Kinetic Energy of a Rotating Hoop - Physics Forum

[rmfw]

Hey PF, this is just a quick question:

If there's a hoop of mass M and radius a rotating around its vertical axis (see pic) and I want to write the kinetic energy for the Lagrangian is it just $T = \frac{1}{2} M a^2 w^2$ ? Considering w the angular velocity

 

[BOYLANATOR]

Not quite. What is the moment of inertia for this set up?

 

[rmfw]

$T =\frac{1}{2} w^2 \frac{1}{2} M a^2$ ? is it more close to the answer now?

 

[BOYLANATOR]

Yeah it's right now

 

[HalfLostAndSearching]

Hi there,

Yes, you are correct in your calculation of the kinetic energy for a rotating hoop. The kinetic energy of a rotating object can be calculated using the formula T = 1/2 I w^2, where I is the moment of inertia and w is the angular velocity. In the case of a hoop rotating around its vertical axis, the moment of inertia can be calculated as I = 1/2 M a^2, where M is the mass and a is the radius of the hoop. Substituting this into the formula for kinetic energy, we get T = 1/2 (1/2 M a^2) w^2, which simplifies to T = 1/4 M a^2 w^2. So, your calculation is correct.

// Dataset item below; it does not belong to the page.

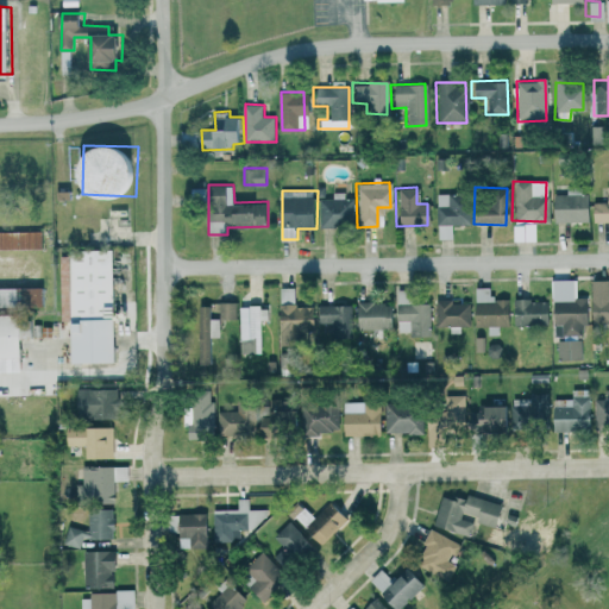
[(434,194),(435,239),(450,239),(450,225),(465,225),(465,193),(434,194)]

It's important to note that this formula assumes that the hoop is a solid, uniform object. If the hoop has a different shape or is not uniform, the moment of inertia may be different and the calculation for kinetic energy would also be different.

I hope this helps answer your question. Keep up the good work in your studies of physics!